Le lancement de Highguard devait marquer l’arrivée d’un nouveau concurrent ambitieux dans le secteur très disputé des jeux de tir multijoueurs gratuits. Quelques semaines plus tard, le projet est devenu l’un des exemples les plus frappants d’un échec éclair dans l’industrie. Un nouveau rapport révèle un élément resté secret jusqu’à aujourd’hui et il est plutôt important. En effet, le jeu “indépendant” aurait été principalement financé par le géant chinois Tencent.
Développé par Wildlight Entertainment, Highguard avait été présenté lors des Game Awards en décembre dernier comme un “raid shooter PvP free-to-play”, mêlant à la fois extraction et des affrontements entre joueurs, comme dans ARC Raiders par exemple.
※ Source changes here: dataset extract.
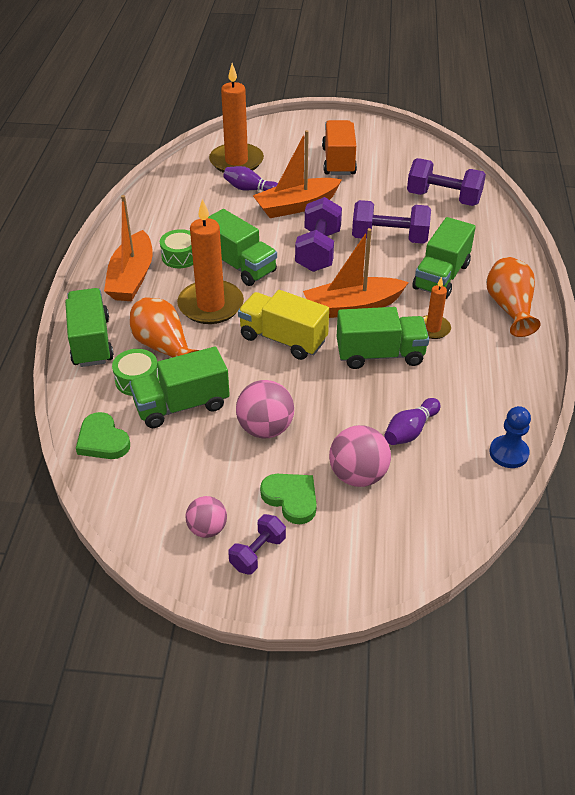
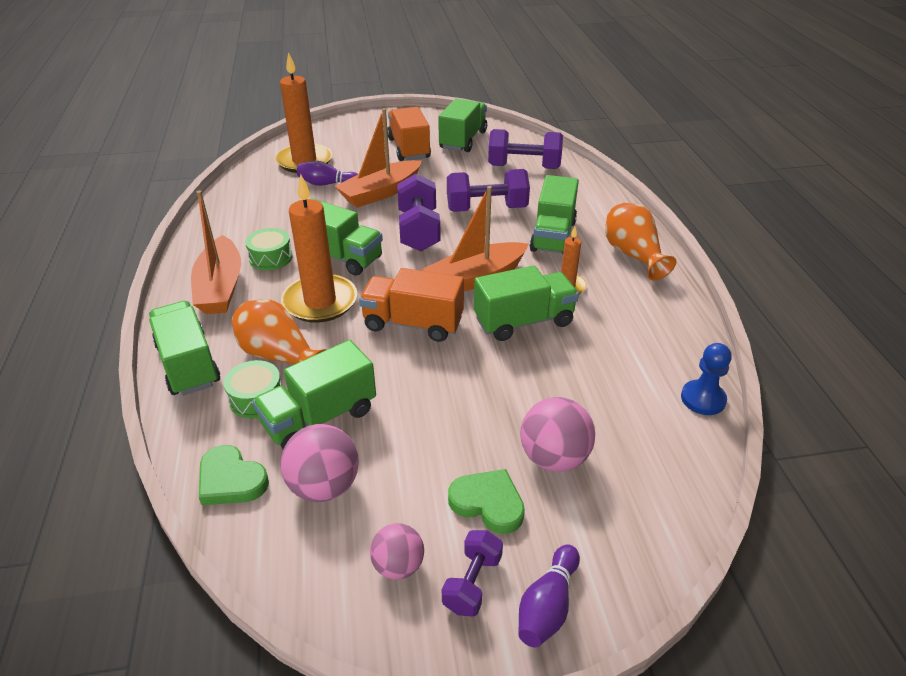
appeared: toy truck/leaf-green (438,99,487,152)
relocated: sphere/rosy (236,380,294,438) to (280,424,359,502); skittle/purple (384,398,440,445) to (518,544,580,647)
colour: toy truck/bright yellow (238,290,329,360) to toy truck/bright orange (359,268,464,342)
L’annonce, portée par l’événement lui-même plutôt que par le studio, avait immédiatement suscité un certain scepticisme en ligne. De nombreux créateurs de contenu prédisaient déjà son échec avant même sa sortie, jugeant son concept trop proche de titres existants.
Une descente aux enfers
Malgré cela, le lancement fin janvier a connu un départ solide sur le papier, avec près de 100 000 joueurs simultanés sur Steam. Mais l’intérêt s’est rapidement effondré. Les critiques se sont révélées mitigées et les évaluations des joueurs plutôt faibles. En quelques semaines, la fréquentation est tombée sous la barre des 2 000 joueurs simultanés, un niveau insuffisant pour un jeu multijoueur dépendant d’une base active importante.
La situation s’est encore aggravée lorsque la majorité des employés du studio ont été licenciés peu après la sortie. Wildlight a indiqué conserver une petite équipe pour maintenir le jeu, mais l’avenir du projet est devenu incertain. Certains développeurs ont expliqué que le titre avait été “transformé en blague dès le départ” à cause d’idées fausses liées à la bande-annonce initiale.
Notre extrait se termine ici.